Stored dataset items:
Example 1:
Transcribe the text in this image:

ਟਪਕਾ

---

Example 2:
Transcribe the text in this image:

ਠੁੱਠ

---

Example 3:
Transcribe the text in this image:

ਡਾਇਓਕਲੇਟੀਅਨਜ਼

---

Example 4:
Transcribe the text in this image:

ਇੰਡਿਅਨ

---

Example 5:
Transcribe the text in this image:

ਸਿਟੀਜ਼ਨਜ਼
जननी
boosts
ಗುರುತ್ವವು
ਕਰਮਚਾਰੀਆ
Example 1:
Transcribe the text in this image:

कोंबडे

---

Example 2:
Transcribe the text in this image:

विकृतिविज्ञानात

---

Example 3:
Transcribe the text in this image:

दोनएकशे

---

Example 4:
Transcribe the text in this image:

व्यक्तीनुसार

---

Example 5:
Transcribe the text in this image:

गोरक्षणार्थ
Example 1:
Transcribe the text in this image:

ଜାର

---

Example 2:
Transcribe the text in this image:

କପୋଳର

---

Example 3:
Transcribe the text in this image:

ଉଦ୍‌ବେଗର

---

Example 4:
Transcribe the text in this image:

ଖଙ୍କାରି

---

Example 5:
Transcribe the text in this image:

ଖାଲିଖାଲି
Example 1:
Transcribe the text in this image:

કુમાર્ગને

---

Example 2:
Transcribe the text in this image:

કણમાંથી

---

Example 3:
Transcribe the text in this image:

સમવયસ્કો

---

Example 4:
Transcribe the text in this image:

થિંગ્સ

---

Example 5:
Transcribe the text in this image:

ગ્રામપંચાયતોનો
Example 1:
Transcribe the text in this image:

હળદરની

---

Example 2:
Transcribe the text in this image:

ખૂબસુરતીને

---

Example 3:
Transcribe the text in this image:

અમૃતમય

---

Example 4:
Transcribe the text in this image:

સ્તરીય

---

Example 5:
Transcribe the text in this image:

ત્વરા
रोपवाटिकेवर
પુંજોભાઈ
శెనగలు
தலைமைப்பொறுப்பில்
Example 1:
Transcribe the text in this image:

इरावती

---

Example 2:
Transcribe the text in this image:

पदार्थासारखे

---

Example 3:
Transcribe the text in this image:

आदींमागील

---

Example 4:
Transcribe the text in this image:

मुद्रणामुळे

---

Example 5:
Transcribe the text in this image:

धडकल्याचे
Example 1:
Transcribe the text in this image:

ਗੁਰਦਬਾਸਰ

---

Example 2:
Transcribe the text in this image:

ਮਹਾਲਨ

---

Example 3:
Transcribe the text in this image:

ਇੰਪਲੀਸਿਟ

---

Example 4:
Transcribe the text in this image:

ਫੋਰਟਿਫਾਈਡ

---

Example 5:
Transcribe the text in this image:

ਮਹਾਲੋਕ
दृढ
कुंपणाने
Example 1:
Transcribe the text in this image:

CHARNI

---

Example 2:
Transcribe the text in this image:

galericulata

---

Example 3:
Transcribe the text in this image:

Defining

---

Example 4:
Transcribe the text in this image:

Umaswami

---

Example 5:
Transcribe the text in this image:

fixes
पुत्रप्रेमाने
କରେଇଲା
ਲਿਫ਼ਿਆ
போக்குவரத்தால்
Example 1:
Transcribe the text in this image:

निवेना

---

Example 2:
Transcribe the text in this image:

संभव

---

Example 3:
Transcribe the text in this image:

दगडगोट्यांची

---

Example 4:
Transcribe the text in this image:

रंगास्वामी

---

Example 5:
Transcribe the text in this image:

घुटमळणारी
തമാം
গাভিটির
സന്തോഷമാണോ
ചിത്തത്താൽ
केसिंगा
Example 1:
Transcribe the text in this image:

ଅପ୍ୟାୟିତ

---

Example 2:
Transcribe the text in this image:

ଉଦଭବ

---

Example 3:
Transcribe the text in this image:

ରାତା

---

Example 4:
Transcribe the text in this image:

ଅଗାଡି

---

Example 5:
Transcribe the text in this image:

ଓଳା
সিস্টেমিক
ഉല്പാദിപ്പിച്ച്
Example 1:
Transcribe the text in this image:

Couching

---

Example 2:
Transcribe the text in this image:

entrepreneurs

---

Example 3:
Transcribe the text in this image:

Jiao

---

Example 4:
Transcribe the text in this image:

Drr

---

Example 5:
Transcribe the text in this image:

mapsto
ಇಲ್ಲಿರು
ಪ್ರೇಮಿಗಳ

GOAL OF THE EXERCISE: Keep every word the same and copy out all of the entries.

EXERCISE SOLUTION:
Example 1:
Transcribe the text in this image:

ਟਪਕਾ

---

Example 2:
Transcribe the text in this image:

ਠੁੱਠ

---

Example 3:
Transcribe the text in this image:

ਡਾਇਓਕਲੇਟੀਅਨਜ਼

---

Example 4:
Transcribe the text in this image:

ਇੰਡਿਅਨ

---

Example 5:
Transcribe the text in this image:

ਸਿਟੀਜ਼ਨਜ਼
जननी
boosts
ಗುರುತ್ವವು
ਕਰਮਚਾਰੀਆ
Example 1:
Transcribe the text in this image:

कोंबडे

---

Example 2:
Transcribe the text in this image:

विकृतिविज्ञानात

---

Example 3:
Transcribe the text in this image:

दोनएकशे

---

Example 4:
Transcribe the text in this image:

व्यक्तीनुसार

---

Example 5:
Transcribe the text in this image:

गोरक्षणार्थ
Example 1:
Transcribe the text in this image:

ଜାର

---

Example 2:
Transcribe the text in this image:

କପୋଳର

---

Example 3:
Transcribe the text in this image:

ଉଦ୍‌ବେଗର

---

Example 4:
Transcribe the text in this image:

ଖଙ୍କାରି

---

Example 5:
Transcribe the text in this image:

ଖାଲିଖାଲି
Example 1:
Transcribe the text in this image:

કુમાર્ગને

---

Example 2:
Transcribe the text in this image:

કણમાંથી

---

Example 3:
Transcribe the text in this image:

સમવયસ્કો

---

Example 4:
Transcribe the text in this image:

થિંગ્સ

---

Example 5:
Transcribe the text in this image:

ગ્રામપંચાયતોનો
Example 1:
Transcribe the text in this image:

હળદરની

---

Example 2:
Transcribe the text in this image:

ખૂબસુરતીને

---

Example 3:
Transcribe the text in this image:

અમૃતમય

---

Example 4:
Transcribe the text in this image:

સ્તરીય

---

Example 5:
Transcribe the text in this image:

ત્વરા
रोपवाटिकेवर
પુંજોભાઈ
శెనగలు
தலைமைப்பொறுப்பில்
Example 1:
Transcribe the text in this image:

इरावती

---

Example 2:
Transcribe the text in this image:

पदार्थासारखे

---

Example 3:
Transcribe the text in this image:

आदींमागील

---

Example 4:
Transcribe the text in this image:

मुद्रणामुळे

---

Example 5:
Transcribe the text in this image:

धडकल्याचे
Example 1:
Transcribe the text in this image:

ਗੁਰਦਬਾਸਰ

---

Example 2:
Transcribe the text in this image:

ਮਹਾਲਨ

---

Example 3:
Transcribe the text in this image:

ਇੰਪਲੀਸਿਟ

---

Example 4:
Transcribe the text in this image:

ਫੋਰਟਿਫਾਈਡ

---

Example 5:
Transcribe the text in this image:

ਮਹਾਲੋਕ
दृढ
कुंपणाने
Example 1:
Transcribe the text in this image:

CHARNI

---

Example 2:
Transcribe the text in this image:

galericulata

---

Example 3:
Transcribe the text in this image:

Defining

---

Example 4:
Transcribe the text in this image:

Umaswami

---

Example 5:
Transcribe the text in this image:

fixes
पुत्रप्रेमाने
କରେଇଲା
ਲਿਫ਼ਿਆ
போக்குவரத்தால்
Example 1:
Transcribe the text in this image:

निवेना

---

Example 2:
Transcribe the text in this image:

संभव

---

Example 3:
Transcribe the text in this image:

दगडगोट्यांची

---

Example 4:
Transcribe the text in this image:

रंगास्वामी

---

Example 5:
Transcribe the text in this image:

घुटमळणारी
തമാം
গাভিটির
സന്തോഷമാണോ
ചിത്തത്താൽ
केसिंगा
Example 1:
Transcribe the text in this image:

ଅପ୍ୟାୟିତ

---

Example 2:
Transcribe the text in this image:

ଉଦଭବ

---

Example 3:
Transcribe the text in this image:

ରାତା

---

Example 4:
Transcribe the text in this image:

ଅଗାଡି

---

Example 5:
Transcribe the text in this image:

ଓଳା
সিস্টেমিক
ഉല്പാദിപ്പിച്ച്
Example 1:
Transcribe the text in this image:

Couching

---

Example 2:
Transcribe the text in this image:

entrepreneurs

---

Example 3:
Transcribe the text in this image:

Jiao

---

Example 4:
Transcribe the text in this image:

Drr

---

Example 5:
Transcribe the text in this image:

mapsto
ಇಲ್ಲಿರು
ಪ್ರೇಮಿಗಳ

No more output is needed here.